** Text under study follows **
In this article, we aim to summarise some of the history of probabilistic perspectives on numerics (Sect. 2), to place more recent developments into context (Sect. 3), and to articulate a vision for future research in, and use of, probabilistic numerics (Sect. 4).

The authors are grateful to the participants of Prob Num 2018, 11–13 April 2018, at the Alan Turing Institute, UK—and in particular the panel discussants Oksana Chkrebtii, Philipp Hennig, Youssef Marzouk, Mike Osborne, and Houman Owhadi—for many stimulating discussions on these topics. However, except where otherwise indicated, the views that we present here are our own, and if we have misquoted or misrepresented the views of others, then the fault is entirely ours.

2 Historical developments

The first aim of this article is to reflect on the gradual emergence of probabilistic numerics as a research field. The account in this section is not intended to be comprehensive in terms of the literature that is cited. Rather, our aim is to provide an account of how the philosophical status of probabilistic approaches to numerical tasks has evolved, and in particular to highlight the parallel, pioneering, but often-overlooked contributions of Sul\('\)din in the USSR and Larkin in the UK and Canada.

2.1 Prehistory (–1959)

The origins of PN can be traced to a discussion of probabilistic approaches to polynomial interpolation by Poincaré in his Calcul des Probabilités (Poincaré 1896, Ch. 21;Poincaré 1912, Ch. 25). Poincaré considered what, in modern terms, would be a particular case of a Gaussian infinite product measure prior on a function f, expressing it as a power series

$$\begin{aligned} f(x) = \sum _{k = 0}^{\infty } A_{k} x^{k} \end{aligned}$$

with independent normally-distributed coefficients \(A_{k}\); one is then given n pointwise observations of the values of f and seeks the probable values of f(x) for another (not yet observed) value of x.
** End of Text under study **
** Extracted material follows **
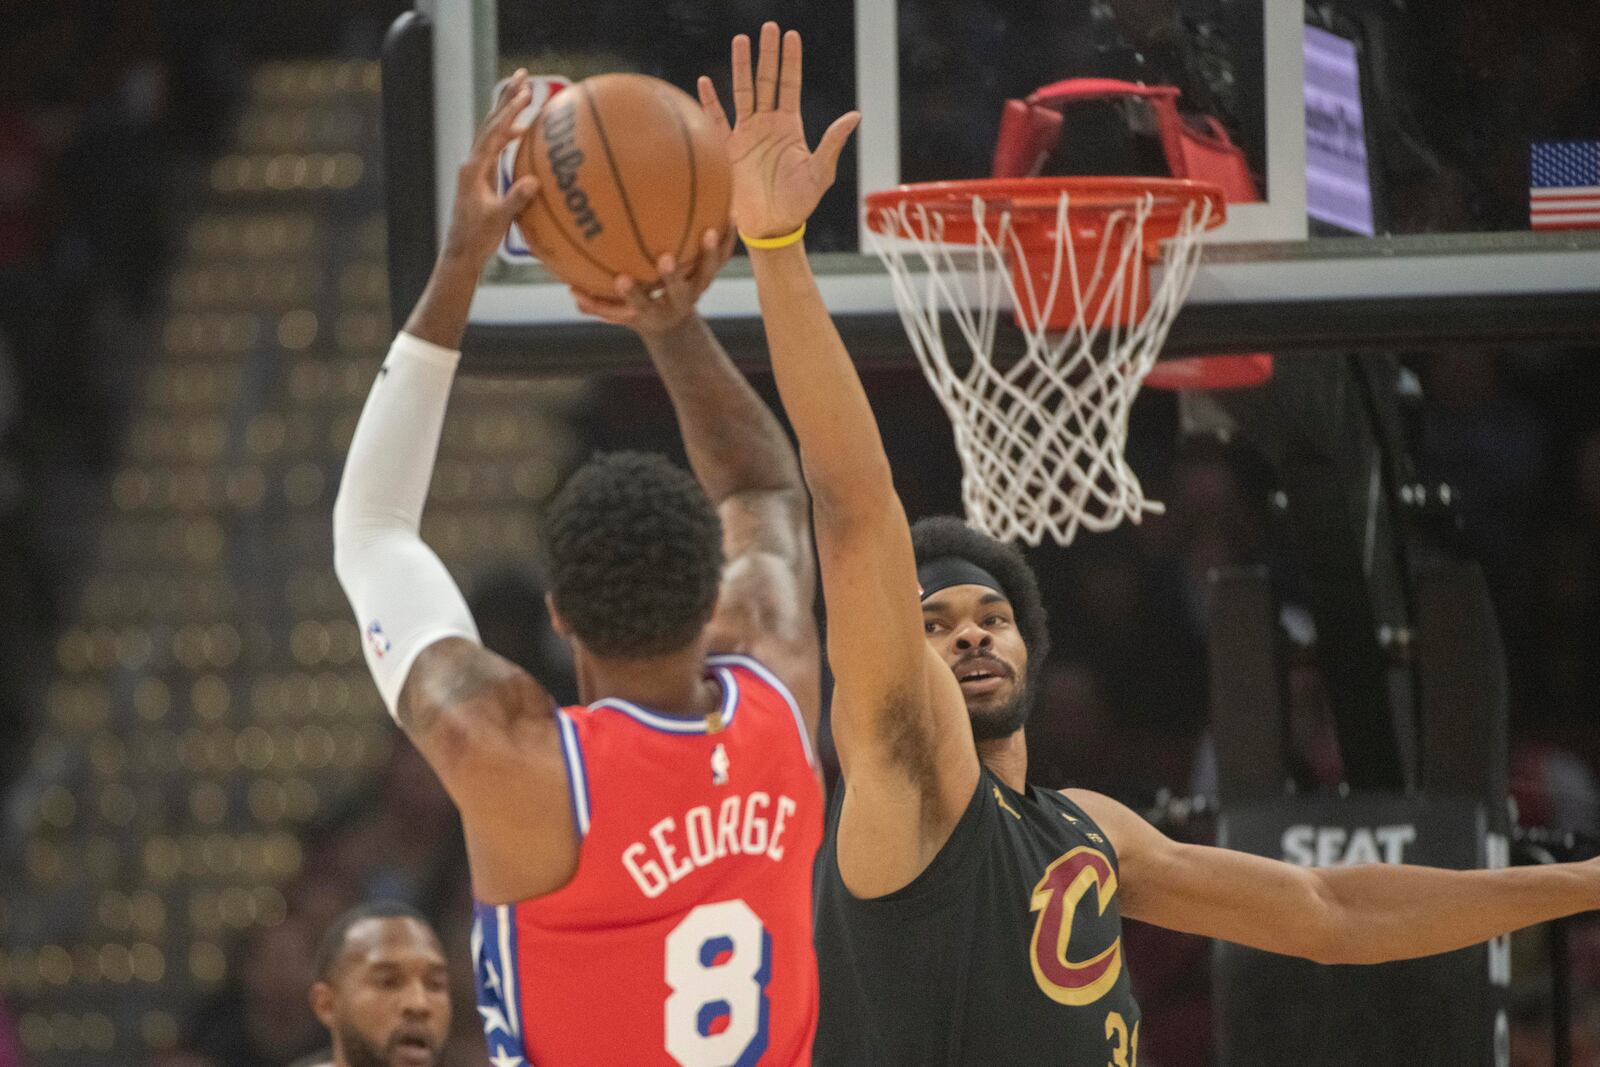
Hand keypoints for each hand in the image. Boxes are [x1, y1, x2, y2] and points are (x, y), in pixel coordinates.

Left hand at [438, 69, 540, 267]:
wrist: (461, 252)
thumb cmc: (478, 238)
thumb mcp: (498, 219)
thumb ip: (515, 199)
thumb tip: (534, 180)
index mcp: (473, 169)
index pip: (494, 133)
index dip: (510, 111)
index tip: (525, 93)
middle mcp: (472, 163)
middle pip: (491, 123)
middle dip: (507, 98)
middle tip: (522, 76)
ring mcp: (475, 168)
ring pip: (492, 132)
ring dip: (508, 112)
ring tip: (524, 94)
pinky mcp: (480, 176)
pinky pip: (496, 147)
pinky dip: (509, 134)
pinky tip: (523, 132)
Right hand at [572, 226, 736, 336]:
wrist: (672, 324)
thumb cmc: (637, 311)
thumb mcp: (616, 313)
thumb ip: (594, 304)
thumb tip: (568, 289)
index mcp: (653, 312)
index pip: (640, 304)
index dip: (632, 294)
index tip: (621, 279)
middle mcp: (678, 302)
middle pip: (678, 291)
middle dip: (671, 276)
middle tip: (665, 258)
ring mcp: (698, 288)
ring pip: (707, 273)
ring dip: (710, 253)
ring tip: (711, 230)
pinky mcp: (711, 274)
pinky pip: (724, 256)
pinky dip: (728, 236)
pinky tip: (730, 211)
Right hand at [698, 23, 859, 241]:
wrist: (771, 228)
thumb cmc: (798, 203)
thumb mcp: (819, 173)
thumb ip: (832, 143)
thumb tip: (854, 116)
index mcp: (790, 126)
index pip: (790, 85)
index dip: (790, 60)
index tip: (791, 35)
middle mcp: (767, 124)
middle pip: (766, 80)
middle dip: (767, 53)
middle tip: (768, 27)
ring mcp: (746, 135)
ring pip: (742, 92)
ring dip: (741, 66)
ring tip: (741, 40)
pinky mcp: (727, 150)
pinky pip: (716, 120)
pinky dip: (710, 101)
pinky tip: (704, 80)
** End of Extracted material **
» **What to do**
**A)** Answer these about the probabilistic numerics article, one line each:
(i) Where was Prob Num 2018 held?
(ii) In which work did Poincaré discuss probabilistic approaches to polynomial interpolation?
(iii) Which section of the article sets out a vision for future research in probabilistic numerics?
**B)** Write the next part of the article on the history of probabilistic numerics, picking up right after its last sentence.

» **Solved problems**
**A)**
(i) At the Alan Turing Institute, UK.
(ii) In his Calcul des Probabilités.
(iii) Section 4.

**B)**
“Je suppose que l’on sache a priori que la fonction f(x) est développable, dans une certain domaine, suivant les puissances croissantes des x,

$$\begin{aligned} f(x) = A_{0} + A_{1} x + \dots . \end{aligned}$$

Nous ne savons rien sur les A, sauf que la probabilité pour que l’un d’eux, \(A_{i}\), soit compris entre certaines limites, y et\(y + {\text {d}}y\), est

$$\begin{aligned} \sqrt{\frac{h_{i}}{\pi }} e^{- h_{i} y^{2}} \, {\text {d}}y . \end{aligned}$$

Nous connaissons par n observations

$$\begin{aligned} f(a_{1})&= B_{1} , \\ f(a_{2})&= B_{2} , \\ \cdots \cdots&\cdots \cdots \\ f(a_{n})&= B_{n} . \end{aligned}$$

Nous cherchons la valeur probable de f(x) pour une autre valeur de x.” (Poincaré 1912, p. 292)

Note that, in using a Gaussian prior, Poincaré was departing from the Laplacian principle of indifference (Laplace 1812), which would have mandated a uniform prior.Footnote 1

Poincaré’s analytical treatment predates the first digital multipurpose computers by decades, yet it clearly illustrates a non-trivial probabilistic perspective on a classic numerical task, namely function approximation by interpolation, a hybrid approach that is entirely in keeping with Poincaré’s reputation as one of the last universalist mathematicians (Ginoux and Gerini 2013).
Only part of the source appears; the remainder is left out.